• _REQUIRED ACTION_
Reproduce every line of the items below verbatim, with no changes to characters, spacing, or line order.

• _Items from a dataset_
--

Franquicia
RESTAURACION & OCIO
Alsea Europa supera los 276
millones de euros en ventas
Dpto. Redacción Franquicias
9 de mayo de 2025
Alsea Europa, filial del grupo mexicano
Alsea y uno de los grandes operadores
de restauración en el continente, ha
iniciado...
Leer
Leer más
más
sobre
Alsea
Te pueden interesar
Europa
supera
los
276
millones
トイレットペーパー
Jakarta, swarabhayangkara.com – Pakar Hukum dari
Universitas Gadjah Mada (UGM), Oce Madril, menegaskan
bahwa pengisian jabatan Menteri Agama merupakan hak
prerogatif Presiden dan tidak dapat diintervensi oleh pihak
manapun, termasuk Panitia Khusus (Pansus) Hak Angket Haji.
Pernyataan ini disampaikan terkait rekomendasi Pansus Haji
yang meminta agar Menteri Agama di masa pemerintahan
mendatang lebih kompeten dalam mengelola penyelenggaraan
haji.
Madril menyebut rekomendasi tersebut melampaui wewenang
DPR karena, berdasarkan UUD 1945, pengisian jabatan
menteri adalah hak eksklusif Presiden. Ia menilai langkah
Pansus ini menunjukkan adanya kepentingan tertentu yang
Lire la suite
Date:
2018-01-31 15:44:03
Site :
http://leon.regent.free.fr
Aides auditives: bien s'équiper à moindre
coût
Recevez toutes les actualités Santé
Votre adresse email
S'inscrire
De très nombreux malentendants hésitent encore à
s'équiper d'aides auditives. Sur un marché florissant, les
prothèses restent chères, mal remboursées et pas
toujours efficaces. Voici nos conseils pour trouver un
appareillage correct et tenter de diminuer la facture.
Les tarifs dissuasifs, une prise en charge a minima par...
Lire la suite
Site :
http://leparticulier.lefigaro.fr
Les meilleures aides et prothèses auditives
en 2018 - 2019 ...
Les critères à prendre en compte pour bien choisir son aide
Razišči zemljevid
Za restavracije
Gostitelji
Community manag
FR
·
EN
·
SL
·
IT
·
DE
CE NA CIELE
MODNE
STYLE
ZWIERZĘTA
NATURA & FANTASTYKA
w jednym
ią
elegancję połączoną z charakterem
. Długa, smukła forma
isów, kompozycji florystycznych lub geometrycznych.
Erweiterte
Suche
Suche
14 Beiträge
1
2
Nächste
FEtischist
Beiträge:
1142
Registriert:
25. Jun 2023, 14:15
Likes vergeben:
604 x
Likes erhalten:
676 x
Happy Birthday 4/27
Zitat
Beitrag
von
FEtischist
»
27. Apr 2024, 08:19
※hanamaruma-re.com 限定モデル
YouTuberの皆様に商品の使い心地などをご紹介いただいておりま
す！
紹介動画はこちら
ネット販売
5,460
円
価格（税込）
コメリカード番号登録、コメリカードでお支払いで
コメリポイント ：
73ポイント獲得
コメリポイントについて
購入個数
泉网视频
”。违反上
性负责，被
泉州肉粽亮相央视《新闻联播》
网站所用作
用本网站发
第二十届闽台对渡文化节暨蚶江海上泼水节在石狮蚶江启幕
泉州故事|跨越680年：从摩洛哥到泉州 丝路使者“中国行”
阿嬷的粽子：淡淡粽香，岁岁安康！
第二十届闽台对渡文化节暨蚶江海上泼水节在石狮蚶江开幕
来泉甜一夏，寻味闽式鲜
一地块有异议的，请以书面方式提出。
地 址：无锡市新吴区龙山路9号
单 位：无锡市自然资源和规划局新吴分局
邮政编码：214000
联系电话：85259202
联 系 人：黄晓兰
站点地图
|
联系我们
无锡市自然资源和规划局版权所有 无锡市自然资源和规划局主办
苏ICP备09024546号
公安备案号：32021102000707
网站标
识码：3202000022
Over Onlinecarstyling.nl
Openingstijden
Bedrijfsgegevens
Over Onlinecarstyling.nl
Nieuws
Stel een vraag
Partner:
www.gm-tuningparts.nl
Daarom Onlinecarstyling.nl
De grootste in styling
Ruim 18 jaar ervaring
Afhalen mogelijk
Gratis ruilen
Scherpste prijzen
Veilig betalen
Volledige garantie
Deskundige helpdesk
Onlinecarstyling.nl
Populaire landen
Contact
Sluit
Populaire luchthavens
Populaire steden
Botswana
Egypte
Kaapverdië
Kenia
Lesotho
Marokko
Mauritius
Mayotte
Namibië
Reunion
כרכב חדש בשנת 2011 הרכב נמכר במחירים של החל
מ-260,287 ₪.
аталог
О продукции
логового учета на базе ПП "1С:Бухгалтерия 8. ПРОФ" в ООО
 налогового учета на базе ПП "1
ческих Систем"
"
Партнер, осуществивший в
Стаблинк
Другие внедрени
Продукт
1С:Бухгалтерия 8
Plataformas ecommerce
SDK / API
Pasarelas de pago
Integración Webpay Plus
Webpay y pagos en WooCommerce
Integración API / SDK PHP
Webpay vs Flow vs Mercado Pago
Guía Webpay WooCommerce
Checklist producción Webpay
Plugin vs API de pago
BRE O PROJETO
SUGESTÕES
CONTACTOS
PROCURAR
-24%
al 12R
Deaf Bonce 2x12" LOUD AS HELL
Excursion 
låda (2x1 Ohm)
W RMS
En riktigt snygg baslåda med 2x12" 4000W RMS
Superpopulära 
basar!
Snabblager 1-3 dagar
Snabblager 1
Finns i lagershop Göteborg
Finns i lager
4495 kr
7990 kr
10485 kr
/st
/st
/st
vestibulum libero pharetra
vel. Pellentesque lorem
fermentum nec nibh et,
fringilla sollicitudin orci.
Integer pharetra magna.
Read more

--

• _SOLUTION TO THIS EXERCISE_
Franquicia
RESTAURACION & OCIO
Alsea Europa supera los 276
millones de euros en ventas
Dpto. Redacción Franquicias
9 de mayo de 2025
Alsea Europa, filial del grupo mexicano
Alsea y uno de los grandes operadores
de restauración en el continente, ha
iniciado...
Leer
Leer más
más
sobre
Alsea
Te pueden interesar
Europa
supera
los
276
millones
トイレットペーパー
Jakarta, swarabhayangkara.com – Pakar Hukum dari
Universitas Gadjah Mada (UGM), Oce Madril, menegaskan
bahwa pengisian jabatan Menteri Agama merupakan hak
prerogatif Presiden dan tidak dapat diintervensi oleh pihak
manapun, termasuk Panitia Khusus (Pansus) Hak Angket Haji.
Pernyataan ini disampaikan terkait rekomendasi Pansus Haji
yang meminta agar Menteri Agama di masa pemerintahan
mendatang lebih kompeten dalam mengelola penyelenggaraan
haji.
Madril menyebut rekomendasi tersebut melampaui wewenang
DPR karena, berdasarkan UUD 1945, pengisian jabatan
menteri adalah hak eksklusif Presiden. Ia menilai langkah
Pansus ini menunjukkan adanya kepentingan tertentu yang
Lire la suite
Date:
2018-01-31 15:44:03
Site :
http://leon.regent.free.fr
Aides auditives: bien s'équiper à moindre
coût
Recevez toutes les actualités Santé
Votre adresse email
S'inscrire
De très nombreux malentendants hésitent encore à
s'équiper d'aides auditives. Sur un marché florissant, les
prothèses restent chères, mal remboursées et pas
toujours efficaces. Voici nos conseils pour trouver un
appareillage correct et tenter de diminuer la facture.
Les tarifs dissuasifs, une prise en charge a minima par...
Lire la suite
Site :
http://leparticulier.lefigaro.fr
Les meilleures aides et prothèses auditives
en 2018 - 2019 ...
Les critères à prendre en compte pour bien choisir son aide
Razišči zemljevid
Za restavracije
Gostitelji
Community manag
FR
·
EN
·
SL
·
IT
·
DE
CE NA CIELE
MODNE
STYLE
ZWIERZĘTA
NATURA & FANTASTYKA
w jednym
ią
elegancję połączoną z charakterem
. Długa, smukła forma
isów, kompozycji florystycznych lub geometrycznych.
Erweiterte
Suche
Suche
14 Beiträge
1
2
Nächste
FEtischist
Beiträge:
1142
Registriert:
25. Jun 2023, 14:15
Likes vergeben:
604 x
Likes erhalten:
676 x
Happy Birthday 4/27
Zitat
Beitrag
von
FEtischist
»
27. Apr 2024, 08:19
※hanamaruma-re.com 限定モデル
YouTuberの皆様に商品の使い心地などをご紹介いただいておりま
す！
紹介動画はこちら
ネット販売
5,460
円
価格（税込）
コメリカード番号登録、コメリカードでお支払いで
コメリポイント ：
73ポイント獲得
コメリポイントについて
購入個数
泉网视频
”。违反上
性负责，被
泉州肉粽亮相央视《新闻联播》
网站所用作
用本网站发
第二十届闽台对渡文化节暨蚶江海上泼水节在石狮蚶江启幕
泉州故事|跨越680年：从摩洛哥到泉州 丝路使者“中国行”
阿嬷的粽子：淡淡粽香，岁岁安康！
第二十届闽台对渡文化节暨蚶江海上泼水节在石狮蚶江开幕
来泉甜一夏，寻味闽式鲜
一地块有异议的，请以书面方式提出。
地 址：无锡市新吴区龙山路9号
单 位：无锡市自然资源和规划局新吴分局
邮政编码：214000
联系电话：85259202
联 系 人：黄晓兰
站点地图
|
联系我们
无锡市自然资源和规划局版权所有 无锡市自然资源和规划局主办
苏ICP备09024546号
公安备案号：32021102000707
网站标
识码：3202000022
Over Onlinecarstyling.nl
Openingstijden
Bedrijfsgegevens
Over Onlinecarstyling.nl
Nieuws
Stel een vraag
Partner:
www.gm-tuningparts.nl
Daarom Onlinecarstyling.nl
De grootste in styling
Ruim 18 jaar ervaring
Afhalen mogelijk
Gratis ruilen
Scherpste prijzen
Veilig betalen
Volledige garantie
Deskundige helpdesk
Onlinecarstyling.nl
Populaire landen
Contact
Sluit
Populaire luchthavens
Populaire steden
Botswana
Egypte
Kaapverdië
Kenia
Lesotho
Marokko
Mauritius
Mayotte
Namibië
Reunion
כרכב חדש בשנת 2011 הרכב נמכר במחירים של החל
מ-260,287 ₪.
аталог
О продукции
логового учета на базе ПП "1С:Бухгалтерия 8. ПРОФ" в ООО
 налогового учета на базе ПП "1
ческих Систем"
"
Партнер, осуществивший в
Стаблинк
Другие внедрени
Продукт
1С:Бухгалтерия 8
Plataformas ecommerce
SDK / API
Pasarelas de pago
Integración Webpay Plus
Webpay y pagos en WooCommerce
Integración API / SDK PHP
Webpay vs Flow vs Mercado Pago
Guía Webpay WooCommerce
Checklist producción Webpay
Plugin vs API de pago
BRE O PROJETO
SUGESTÕES
CONTACTOS
PROCURAR
-24%
al 12R
Deaf Bonce 2x12" LOUD AS HELL
Excursion 
låda (2x1 Ohm)
W RMS
En riktigt snygg baslåda med 2x12" 4000W RMS
Superpopulära 
basar!
Snabblager 1-3 dagar
Snabblager 1
Finns i lagershop Göteborg
Finns i lager
4495 kr
7990 kr
10485 kr
/st
/st
/st
vestibulum libero pharetra
vel. Pellentesque lorem
fermentum nec nibh et,
fringilla sollicitudin orci.
Integer pharetra magna.
Read more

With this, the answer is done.